Opposition leader Sam Rainsy, who has been officially exiled from the country, took to Facebook for what has become his own tradition on January 7, reposting a message from last year along with the same stereotypical cartoon of a Vietnamese man in a conical hat setting fire to a house in 1975 and returning to put out the fire in 1979.
“If the communist Vietnamese did not help the Khmer Rouge in the early 1970s there would be no 17 April 1975. Therefore, the major events that took place over the last 50 years were actively initiated and organised by the communist Vietnamese in order to control Cambodia and to mislead the Cambodian people,” he wrote.
“Until now (2017) those who serve the interest of foreign aggressors continue to persecute Cambodian patriots—assassinating them or putting them in jail—in order to divide and weaken Cambodia so as to maintain our country under Vietnamese military and economic colonialism.”
In a paper released on Friday titled “Moving Beyond the January 7 Narrative,” the Future Forum think tank said the predictable debate over the meaning of January 7 was not only stale, but also preventing both parties from focusing on issues far more important to Cambodians today.

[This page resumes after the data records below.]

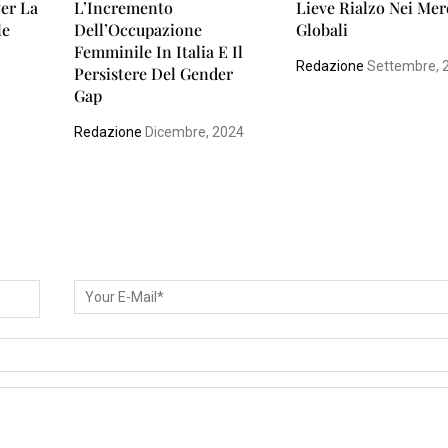
er La
L’Incremento
Lieve Rialzo Nei Mer
le
Dell’Occupazione
Globali
Femminile In Italia E Il
Redazione
Settembre, 
Persistere Del Gender
Gap
Redazione
Dicembre, 2024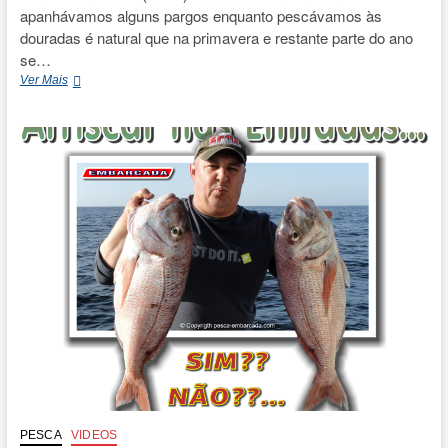
apanhávamos alguns pargos enquanto pescávamos às
douradas é natural que na primavera e restante parte do ano
se…
PARGOS
Ver Mais
com
caranguejo
PESCA
VIDEOS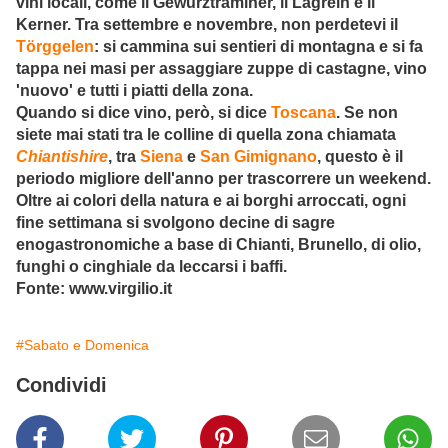
vini locali, come il Gewürztraminer, il Lagrein e il
Kerner. Tra settembre e novembre, non perdetevi il
Törggelen
: si cammina sui sentieri di montagna e si fa
tappa nei masi per assaggiare zuppe di castagne, vino
'nuovo' e tutti i piatti della zona.
Quando si dice vino, però, si dice
Toscana
. Se non
siete mai stati tra le colline di quella zona chiamata
Chiantishire
, tra
Siena
e
San Gimignano
, questo è il
periodo migliore dell'anno per trascorrere un weekend.
Oltre ai colori della natura e ai borghi arroccati, ogni
fine settimana si svolgono decine di sagre
enogastronomiche a base di Chianti, Brunello, di olio,
funghi o cinghiale da leccarsi i baffi.
Fonte: www.virgilio.it
#Sabato e Domenica
Condividi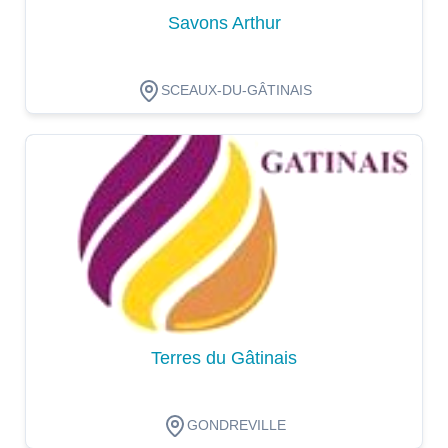
Savons Arthur
SCEAUX-DU-GÂTINAIS
Dégustation
Terres du Gâtinais
GONDREVILLE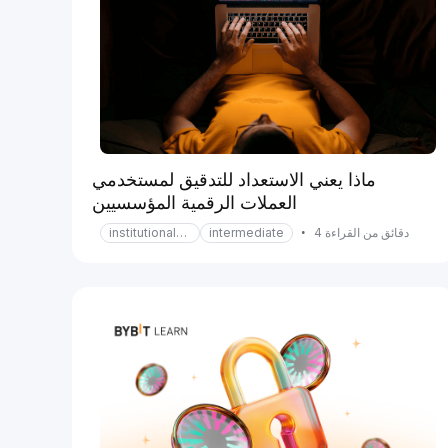
ماذا يعني الاستعداد للتدقيق لمستخدمي
العملات الرقمية المؤسسيين
دقائق من القراءة 4
•
intermediate
institutional-services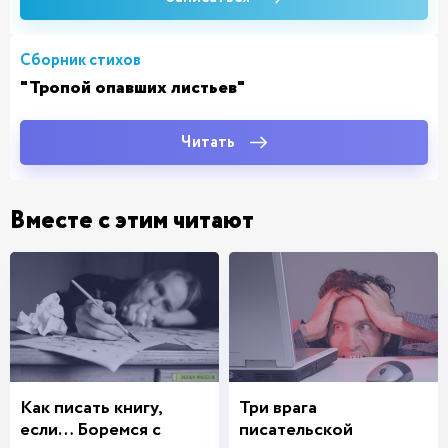
Сборник стихов
"Тропой опавших листьев"
Читать
Вместе с этим читают
Как писать книгу,
Три врага
если… Боремся с
писательской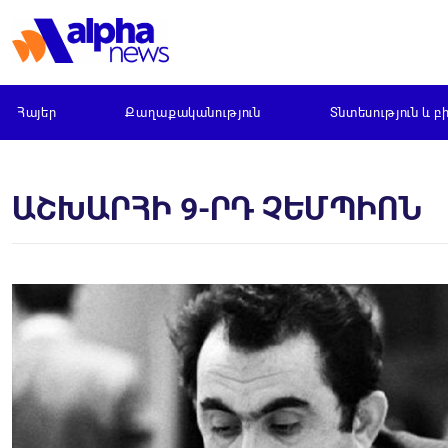
Հայեր
Քաղաքականություն
Տնտեսություն և բ
ԱՇԽԱՐՀԻ 9-ՐԴ ՉԵՄՊԻՈՆ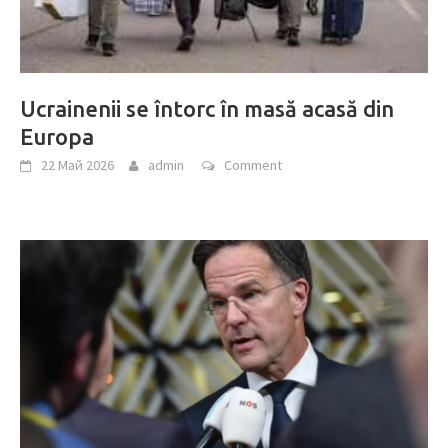
Ucrainenii se întorc în masă acasă din
Europa
22 Май 2026
admin
Comment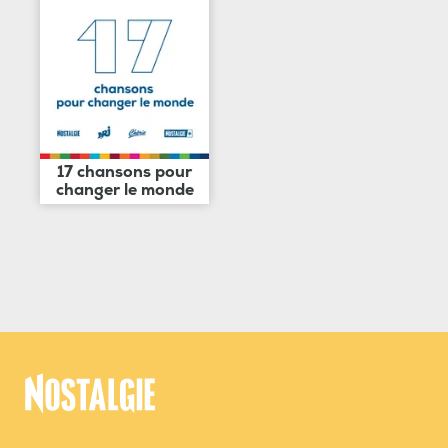
17 chansons pour
changer le monde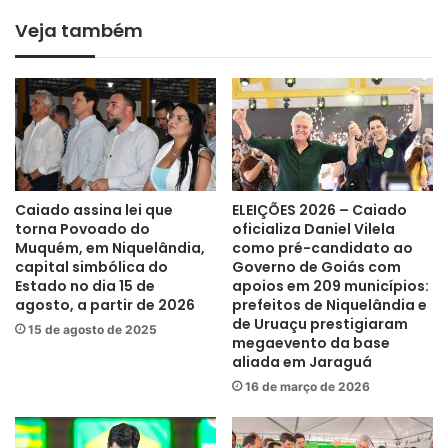
Veja também
Caiado assina lei que
ELEIÇÕES 2026 – Caiado
torna Povoado do
oficializa Daniel Vilela
Muquém, em Niquelândia,
como pré-candidato ao
capital simbólica do
Governo de Goiás com
Estado no dia 15 de
apoios em 209 municípios:
agosto, a partir de 2026
prefeitos de Niquelândia e
de Uruaçu prestigiaram
15 de agosto de 2025
megaevento da base
aliada em Jaraguá
16 de março de 2026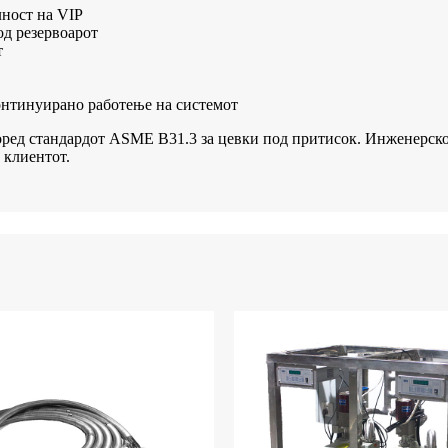
ност на VIP
од резервоарот
т
континуирано работење на системот
оред стандардот ASME B31.3 за цевки под притисок. Инженерско 
 клиентот.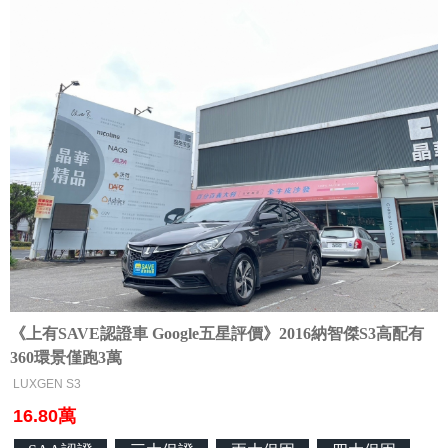
《上有SAVE認證車 Google五星評價》2016納智傑S3高配有
360環景僅跑3萬
LUXGEN S3
16.80萬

“Rather than establishing a viable policy platform, offering possible solutions to Cambodia’s many problems, the two sides have stayed within their mythological comfort zones, asserting decades-old historical claims and counter-claims,” the authors wrote.
“The guns may have fallen silent, but the old civil war rages on,” it said, referring to battles throughout the 1980s between the Vietnamese-backed government in Phnom Penh and resistance forces on the Thai border, which Mr. Sokha and Mr. Rainsy were both part of.
Political analyst Meas Ny said on Sunday that outside of old ruling party leaders and patrons, there was little interest in January 7 among an electorate that was anxious to hear how politicians could improve Cambodia’s future.
“If the CPP continues to focus on this, they will lose supporters—young people have not interest,” he said, noting that the CNRP, apart from Mr. Rainsy, had given the CPP a pass this year, likely hoping to continue sensitive talks to release prisoners caught up in seemingly political cases.
However, Mr. Ny said the timing of Mr. Sokha’s trip to Takeo was no accident.
“They don’t want to say anything, but they spend time to visit Kem Ley,” he said. “It shows the public they care about Kem Ley and not January 7.”